G) Creating consistently formed term names from unique vocabulary strings is also not explicitly addressed by this document. Briefly, we recommend terms be formed as camel case, without underscores or dashes, or other characters outside [A-Za-z0-9], and that they start with a letter. (Spaces and slashes are particularly unfortunate characters to embed in term names, or any other component of the URI, as these must be escaped in URLs.) These forms are easily translated into URL components and other concepts on the web. If our recommended forms are not followed, substitution is usually necessary, and as noted above, the original name of the term should be preserved in a [TBD] attribute.

URL Construction for Ontology Files: Backus-Nauer Specification

In Backus-Nauer form, the ontology resource specification is represented as follows:

<MMI-URI> ::= “http://” <hostdomain> “/” <ontologiesRoot> “/” <authority} "/" <version> “/” <resourceType> ".owl"

<version> := <ShortISO8601> | <NumberVersion> <ShortISO8601> := <YYYYMM> | <YYYYMMDD> | <YYYYMMDD.hh> | <YYYYMMDD.hhmm> | <YYYYMMDD.hhmmss> <NumberVersion> := <MajorVersionNumber> “.” <RevisionNumber>

In these schemes (and the ones in the following section), the following explanations hold:

hostdomain is the URL owned by the administering authority of the repository, and typically resolves to the server hosting the ontology. For example: marinemetadata.org

ontologiesRoot is the node of the host that serves as the base of the ontologies; typically it is a directory where the ontologies live. For example: /ont.

authority is a code representing an administrative authority responsible for the particular set of terms. This may be the repository authority, or may be a different authority on whose behalf the repository is acting.

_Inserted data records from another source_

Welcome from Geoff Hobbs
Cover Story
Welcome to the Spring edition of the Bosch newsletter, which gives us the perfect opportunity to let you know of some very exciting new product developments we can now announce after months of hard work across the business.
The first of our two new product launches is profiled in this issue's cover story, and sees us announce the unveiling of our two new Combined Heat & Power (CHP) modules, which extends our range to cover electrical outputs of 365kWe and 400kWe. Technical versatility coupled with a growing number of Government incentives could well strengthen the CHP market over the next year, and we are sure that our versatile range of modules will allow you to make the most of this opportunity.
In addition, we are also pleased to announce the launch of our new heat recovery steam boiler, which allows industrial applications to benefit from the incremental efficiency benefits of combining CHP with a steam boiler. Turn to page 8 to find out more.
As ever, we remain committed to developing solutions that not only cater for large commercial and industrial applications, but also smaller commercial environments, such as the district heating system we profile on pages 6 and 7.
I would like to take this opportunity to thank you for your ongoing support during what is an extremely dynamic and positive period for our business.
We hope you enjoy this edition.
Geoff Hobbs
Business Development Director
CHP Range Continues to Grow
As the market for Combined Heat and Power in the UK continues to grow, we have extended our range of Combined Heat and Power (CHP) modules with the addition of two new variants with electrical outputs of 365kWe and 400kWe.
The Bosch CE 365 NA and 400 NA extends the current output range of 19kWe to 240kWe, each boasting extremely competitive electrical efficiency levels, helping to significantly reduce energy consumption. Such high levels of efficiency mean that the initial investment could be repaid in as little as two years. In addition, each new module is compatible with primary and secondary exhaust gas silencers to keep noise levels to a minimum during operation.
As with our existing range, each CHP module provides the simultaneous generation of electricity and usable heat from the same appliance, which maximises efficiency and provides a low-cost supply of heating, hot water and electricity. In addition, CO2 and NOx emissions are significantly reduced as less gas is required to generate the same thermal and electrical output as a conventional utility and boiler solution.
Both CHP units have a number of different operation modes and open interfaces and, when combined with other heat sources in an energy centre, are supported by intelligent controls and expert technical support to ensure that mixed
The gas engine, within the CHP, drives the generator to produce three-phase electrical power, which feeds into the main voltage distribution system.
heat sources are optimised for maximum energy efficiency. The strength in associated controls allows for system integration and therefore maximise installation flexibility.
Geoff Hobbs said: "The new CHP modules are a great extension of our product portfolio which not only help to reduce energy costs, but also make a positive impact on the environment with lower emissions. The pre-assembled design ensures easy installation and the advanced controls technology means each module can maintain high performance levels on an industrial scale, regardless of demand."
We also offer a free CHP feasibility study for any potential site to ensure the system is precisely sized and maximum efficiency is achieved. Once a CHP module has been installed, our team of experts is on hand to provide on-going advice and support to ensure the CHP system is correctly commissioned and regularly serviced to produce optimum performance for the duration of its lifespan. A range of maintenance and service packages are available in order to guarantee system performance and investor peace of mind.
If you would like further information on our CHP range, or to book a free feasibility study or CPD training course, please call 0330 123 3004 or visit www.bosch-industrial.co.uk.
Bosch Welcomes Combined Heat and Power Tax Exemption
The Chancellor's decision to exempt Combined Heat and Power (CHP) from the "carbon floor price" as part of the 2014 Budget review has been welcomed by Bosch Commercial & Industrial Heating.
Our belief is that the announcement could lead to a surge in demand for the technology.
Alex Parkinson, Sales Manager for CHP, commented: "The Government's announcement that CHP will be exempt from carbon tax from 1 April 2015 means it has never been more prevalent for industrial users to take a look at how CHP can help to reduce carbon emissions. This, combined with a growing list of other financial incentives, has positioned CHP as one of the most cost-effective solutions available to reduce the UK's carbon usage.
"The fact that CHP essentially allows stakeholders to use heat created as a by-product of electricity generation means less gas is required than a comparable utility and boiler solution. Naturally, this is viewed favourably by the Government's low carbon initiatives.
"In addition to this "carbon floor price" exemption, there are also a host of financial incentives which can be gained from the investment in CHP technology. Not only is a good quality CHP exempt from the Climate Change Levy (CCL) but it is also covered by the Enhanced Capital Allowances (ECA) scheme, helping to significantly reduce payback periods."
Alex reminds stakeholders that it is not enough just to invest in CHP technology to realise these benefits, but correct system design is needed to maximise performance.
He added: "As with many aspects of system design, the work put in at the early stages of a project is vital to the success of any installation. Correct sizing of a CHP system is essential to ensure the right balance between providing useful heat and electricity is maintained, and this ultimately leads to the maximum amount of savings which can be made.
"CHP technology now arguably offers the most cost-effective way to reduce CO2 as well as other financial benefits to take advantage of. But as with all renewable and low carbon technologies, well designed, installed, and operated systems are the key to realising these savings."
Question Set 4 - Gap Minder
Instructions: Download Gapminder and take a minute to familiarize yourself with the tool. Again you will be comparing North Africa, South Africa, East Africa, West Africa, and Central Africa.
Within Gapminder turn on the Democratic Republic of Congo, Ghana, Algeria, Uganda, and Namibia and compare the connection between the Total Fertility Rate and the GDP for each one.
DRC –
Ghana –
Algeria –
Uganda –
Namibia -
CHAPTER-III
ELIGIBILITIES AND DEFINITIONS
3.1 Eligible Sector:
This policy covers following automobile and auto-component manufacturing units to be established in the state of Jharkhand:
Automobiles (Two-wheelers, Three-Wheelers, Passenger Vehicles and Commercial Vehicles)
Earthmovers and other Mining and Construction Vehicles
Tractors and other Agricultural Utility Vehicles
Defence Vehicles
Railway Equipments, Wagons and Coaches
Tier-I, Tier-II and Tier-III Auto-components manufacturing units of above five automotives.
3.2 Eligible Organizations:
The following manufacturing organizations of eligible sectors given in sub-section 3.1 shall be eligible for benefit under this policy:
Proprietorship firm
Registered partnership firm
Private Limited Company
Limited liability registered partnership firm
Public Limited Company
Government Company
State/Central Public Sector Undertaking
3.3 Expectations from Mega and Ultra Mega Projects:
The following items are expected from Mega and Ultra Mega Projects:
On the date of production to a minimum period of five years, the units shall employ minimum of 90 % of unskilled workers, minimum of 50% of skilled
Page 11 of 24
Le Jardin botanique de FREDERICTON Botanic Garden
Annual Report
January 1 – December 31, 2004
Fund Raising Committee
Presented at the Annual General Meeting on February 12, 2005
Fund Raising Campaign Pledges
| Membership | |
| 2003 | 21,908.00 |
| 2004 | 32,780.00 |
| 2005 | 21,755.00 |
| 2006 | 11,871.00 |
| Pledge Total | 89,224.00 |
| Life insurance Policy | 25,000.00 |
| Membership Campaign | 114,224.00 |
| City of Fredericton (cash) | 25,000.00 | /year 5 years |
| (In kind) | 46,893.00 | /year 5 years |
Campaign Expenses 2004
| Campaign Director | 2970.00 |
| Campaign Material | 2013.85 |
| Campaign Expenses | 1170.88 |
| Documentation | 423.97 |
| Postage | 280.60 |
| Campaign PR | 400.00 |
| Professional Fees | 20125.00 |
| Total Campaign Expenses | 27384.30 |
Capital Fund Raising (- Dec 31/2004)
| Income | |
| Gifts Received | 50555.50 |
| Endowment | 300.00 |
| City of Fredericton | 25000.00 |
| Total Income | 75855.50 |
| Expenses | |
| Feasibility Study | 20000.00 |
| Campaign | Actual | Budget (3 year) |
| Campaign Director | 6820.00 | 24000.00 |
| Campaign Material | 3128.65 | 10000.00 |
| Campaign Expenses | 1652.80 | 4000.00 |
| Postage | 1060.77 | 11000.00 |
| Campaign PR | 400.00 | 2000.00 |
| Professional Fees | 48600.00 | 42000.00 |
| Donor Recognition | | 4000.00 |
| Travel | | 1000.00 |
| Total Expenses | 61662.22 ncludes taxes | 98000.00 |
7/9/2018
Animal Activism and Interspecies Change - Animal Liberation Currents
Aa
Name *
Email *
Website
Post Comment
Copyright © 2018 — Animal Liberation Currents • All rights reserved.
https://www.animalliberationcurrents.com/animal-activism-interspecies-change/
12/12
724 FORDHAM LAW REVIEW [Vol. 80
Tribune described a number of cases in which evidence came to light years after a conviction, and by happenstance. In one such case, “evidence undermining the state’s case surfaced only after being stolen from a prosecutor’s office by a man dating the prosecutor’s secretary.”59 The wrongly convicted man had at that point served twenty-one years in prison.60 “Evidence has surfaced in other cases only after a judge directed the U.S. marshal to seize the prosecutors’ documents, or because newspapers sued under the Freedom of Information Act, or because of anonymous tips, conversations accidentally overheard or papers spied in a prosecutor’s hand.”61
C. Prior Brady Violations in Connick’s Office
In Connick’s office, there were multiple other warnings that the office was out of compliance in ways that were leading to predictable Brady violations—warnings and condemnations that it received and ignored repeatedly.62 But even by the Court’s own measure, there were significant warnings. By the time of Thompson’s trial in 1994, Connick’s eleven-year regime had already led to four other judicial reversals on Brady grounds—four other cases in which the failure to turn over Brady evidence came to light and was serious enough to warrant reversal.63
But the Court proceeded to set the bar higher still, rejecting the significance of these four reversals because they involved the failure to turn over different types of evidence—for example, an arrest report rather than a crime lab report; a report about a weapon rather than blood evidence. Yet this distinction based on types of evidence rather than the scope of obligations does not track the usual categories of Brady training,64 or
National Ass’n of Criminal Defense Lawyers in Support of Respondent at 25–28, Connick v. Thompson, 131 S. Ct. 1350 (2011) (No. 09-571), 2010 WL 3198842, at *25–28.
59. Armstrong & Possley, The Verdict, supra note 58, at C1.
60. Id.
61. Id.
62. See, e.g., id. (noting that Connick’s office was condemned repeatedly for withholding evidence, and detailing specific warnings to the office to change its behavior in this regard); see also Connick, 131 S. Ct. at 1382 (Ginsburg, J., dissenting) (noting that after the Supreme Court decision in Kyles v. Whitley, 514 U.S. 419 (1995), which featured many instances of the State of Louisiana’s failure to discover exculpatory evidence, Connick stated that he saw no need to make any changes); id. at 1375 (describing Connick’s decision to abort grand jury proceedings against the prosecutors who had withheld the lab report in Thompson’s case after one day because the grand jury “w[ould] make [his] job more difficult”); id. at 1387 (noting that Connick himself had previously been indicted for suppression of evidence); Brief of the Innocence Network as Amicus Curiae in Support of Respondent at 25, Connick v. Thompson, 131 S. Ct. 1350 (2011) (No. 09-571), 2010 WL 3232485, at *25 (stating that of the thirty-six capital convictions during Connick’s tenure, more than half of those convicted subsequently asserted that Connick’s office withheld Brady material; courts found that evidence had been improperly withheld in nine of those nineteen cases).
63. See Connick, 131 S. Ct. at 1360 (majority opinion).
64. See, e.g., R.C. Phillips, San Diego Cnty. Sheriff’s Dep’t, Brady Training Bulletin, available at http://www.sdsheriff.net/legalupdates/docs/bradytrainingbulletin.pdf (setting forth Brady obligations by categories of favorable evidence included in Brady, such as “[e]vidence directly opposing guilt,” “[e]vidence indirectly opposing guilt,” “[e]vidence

For example: 'mmi' or 'cf' may be appropriate authority values. The authority is meant to provide a reference to the actual authority, not be a one-to-one mapping with the authority; their may be multiple authorities in a given organization: noaa, noaa1, noaa_dif, and so on.

version represents the publication timestamp (or part of it) of the resource or a version control number; the MMI default will be an abbreviated publication date.

resourceType is the type of objects that are being represented by the vocabulary (as categorized by the vocabulary authority). Some examples are parameter, ucum_units, agu_index_terms and mmi_platforms. The authority may or may not be reflected in this term, which often is effectively the name of the ontology file.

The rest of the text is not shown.